By and large, the inhibitory effect of lutein on RBC extract was similar to that observed for Cbl (Fig. 7). A particular strong inhibitory effect of lutein was observed with the combination of A9 and NaOCl as target molecules (Fig. 8).

One should be aware of some caveats. MPO in the refrigerator tends to loose activity quite rapidly; the dissolved MPO should be used within a few days, or the volume fraction (concentration) of MPO in the wells should be stepwise increased with prolonged usage. It is difficult to exclude a toxic or quenching role of haemoglobin (Fig. 4). Still another uncontrolled variable is the abundance of antioxidants in red cells (catalase, superoxide dismutase, thioredoxin reductase), the removal of which from our assay depends upon the haemoglobin separation technique used. In work with PMN, it is therefore particularly important to make sure that red cells have been efficiently removed. It should also be kept in mind that haemoglobin can be modified by about 50 haem variants 28, possibly contributing to redox variability. Still, the functional role of haem in these regulators remains elusive.

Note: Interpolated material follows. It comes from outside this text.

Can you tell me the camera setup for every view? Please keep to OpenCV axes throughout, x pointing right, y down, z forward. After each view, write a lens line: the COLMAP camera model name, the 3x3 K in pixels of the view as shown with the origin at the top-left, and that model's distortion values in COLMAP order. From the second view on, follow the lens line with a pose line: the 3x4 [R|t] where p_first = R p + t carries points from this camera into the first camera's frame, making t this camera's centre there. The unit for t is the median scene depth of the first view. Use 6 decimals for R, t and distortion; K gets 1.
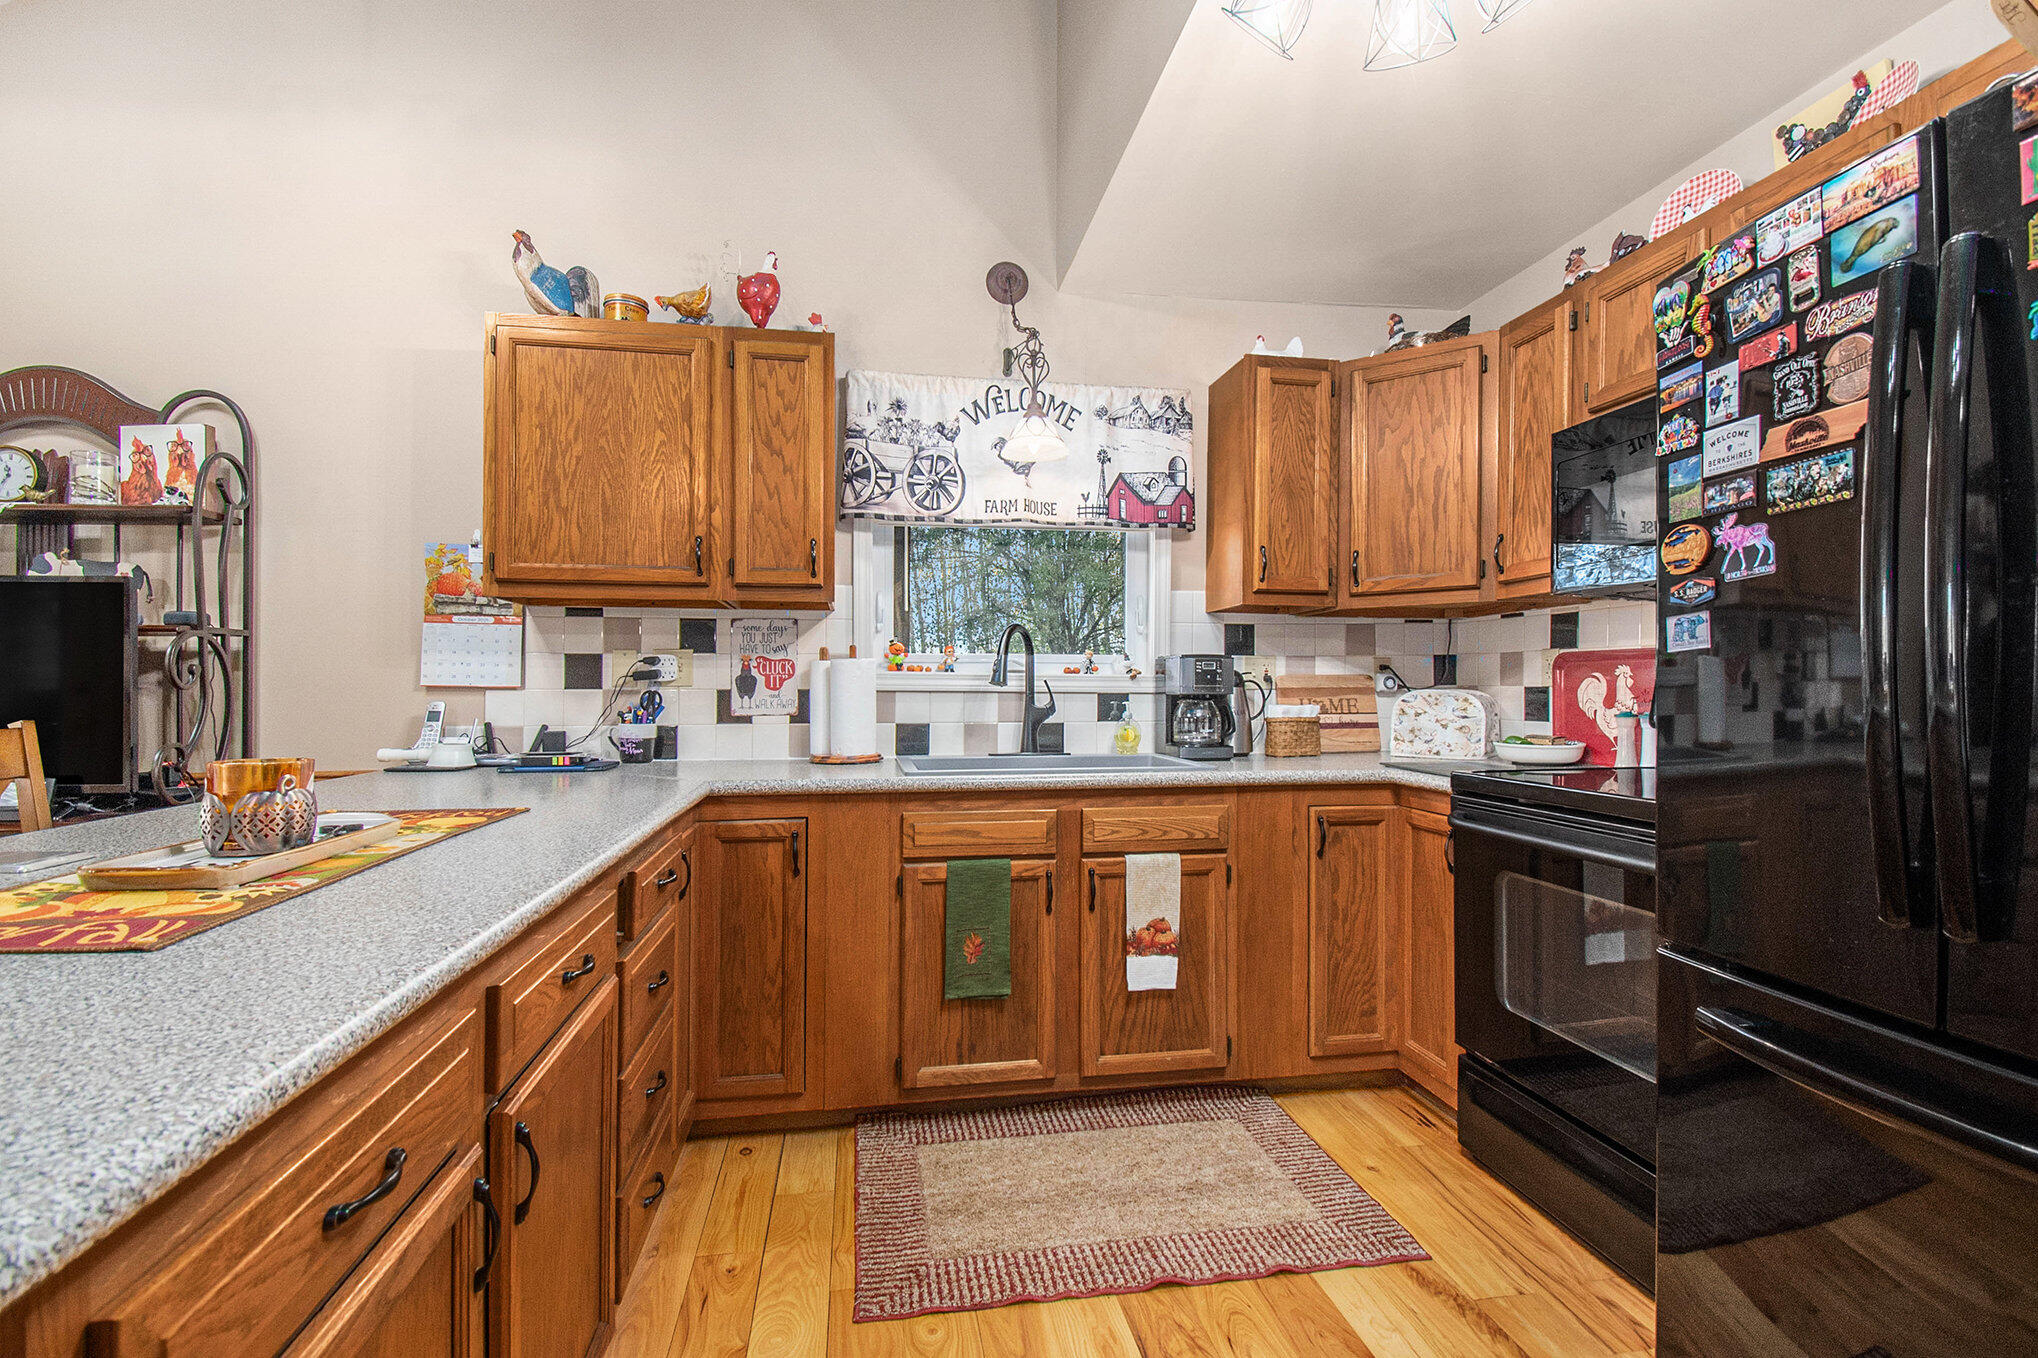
lens RADIAL K [[930.2, 0, 1005.5], [0, 930.2, 666.4], [0, 0, 1]] dist [-0.005107, -0.003858]
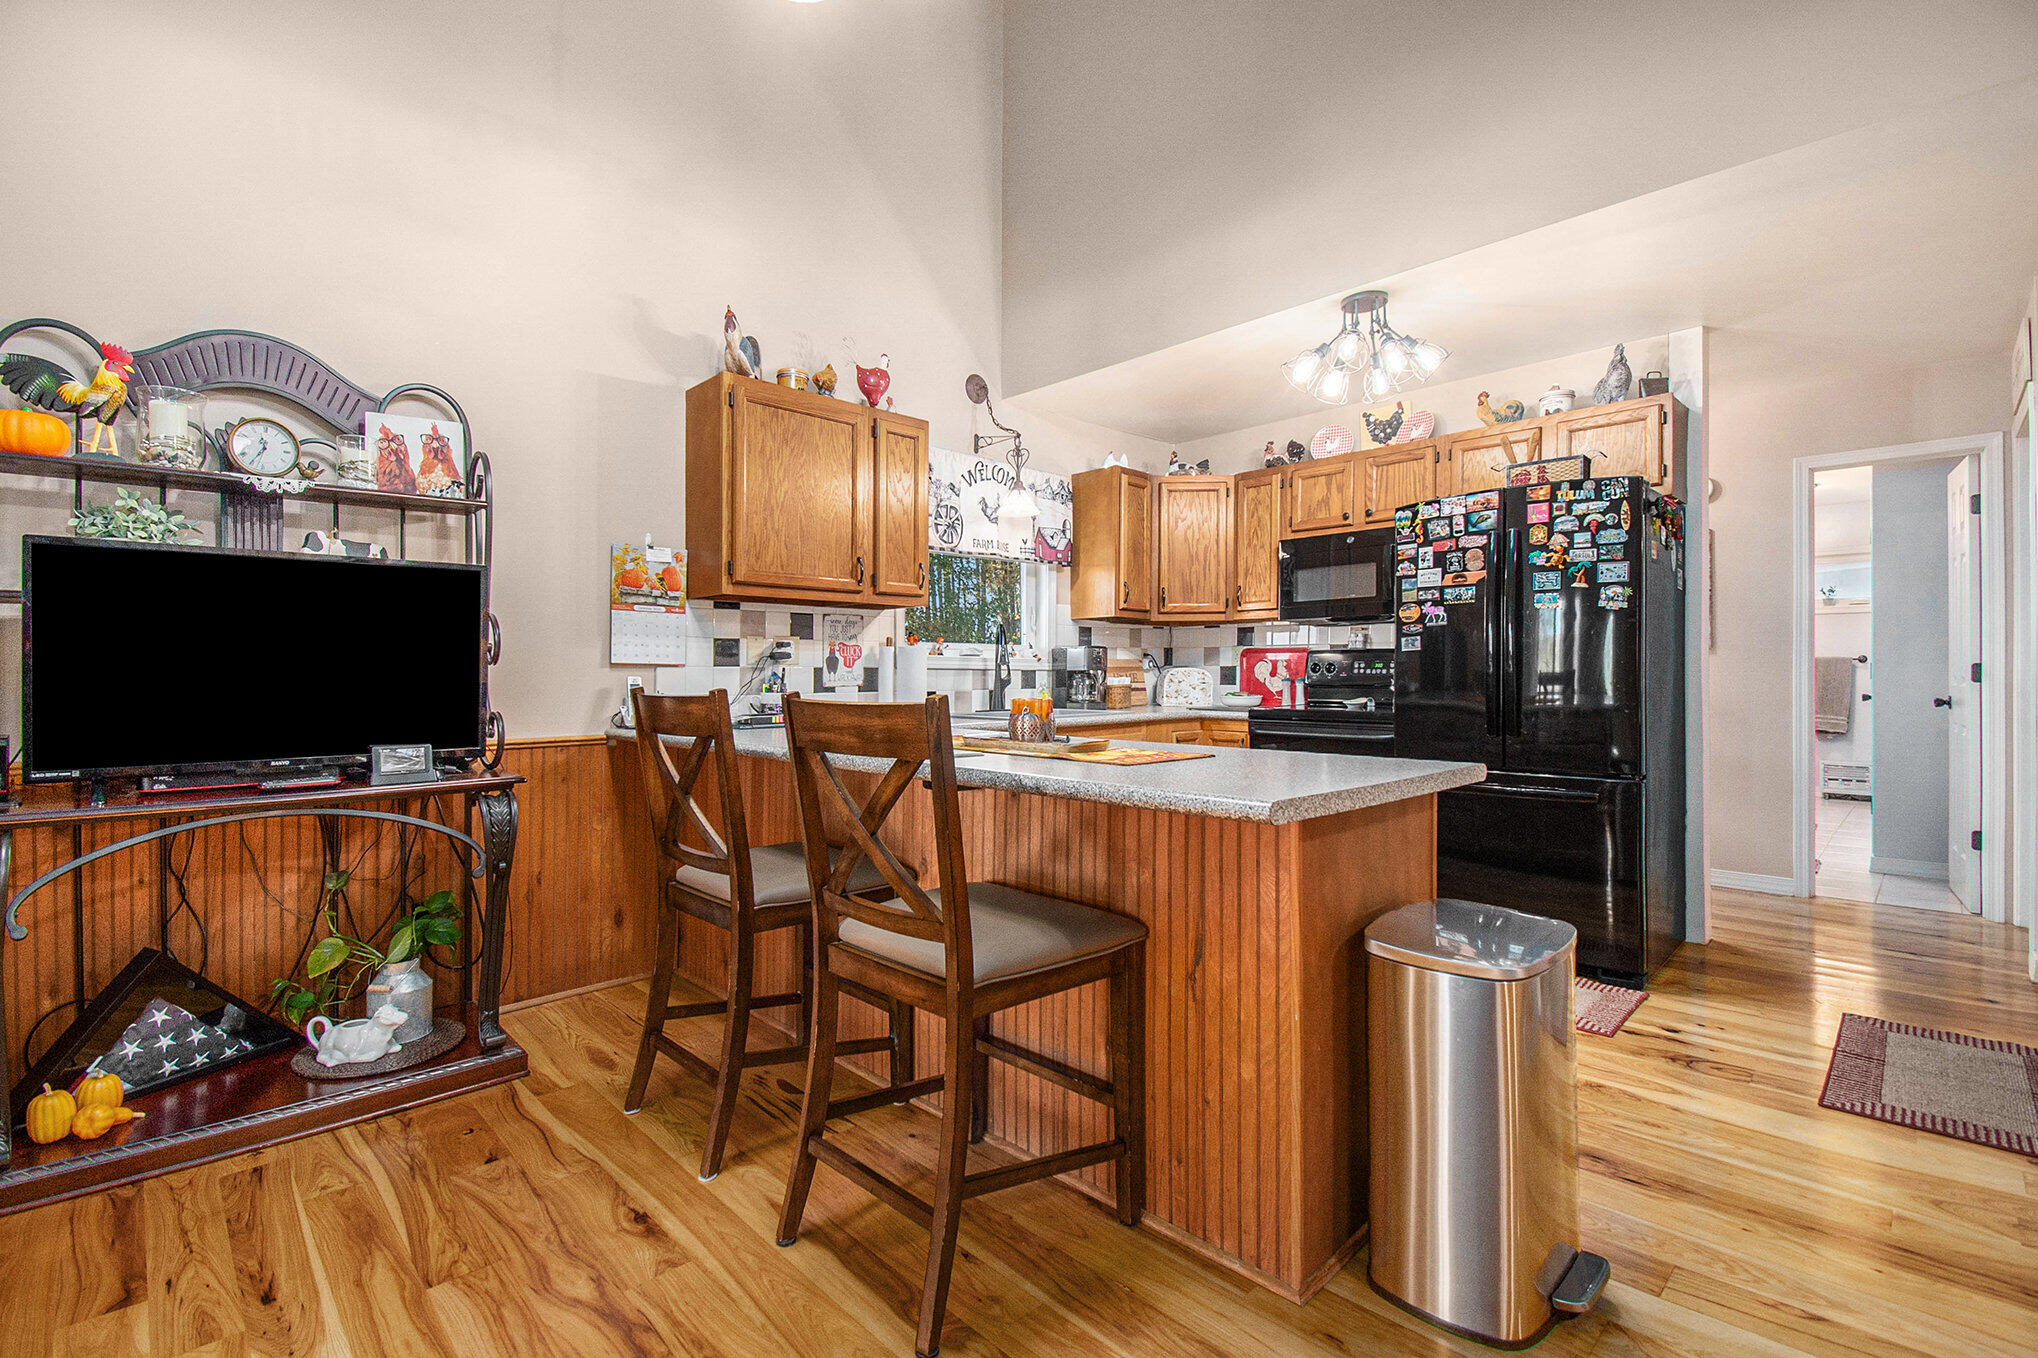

With a number of various dose–response experiments, utilizing a simple redox reaction based chemiluminescence assay and different reactants, we have obtained results that suggest that the redoxome is a so complicated system, which can react in such an unexpected way, that to foresee the results of perturbations in the intact organism is for now very difficult. Prescriptions of antioxidants to an intact organism are consequently ‘risky business’. The results further make us speculate that the proteins S100A8, S100A9 and S100B can have important redox buffering or balancing function in inflammatory conditions.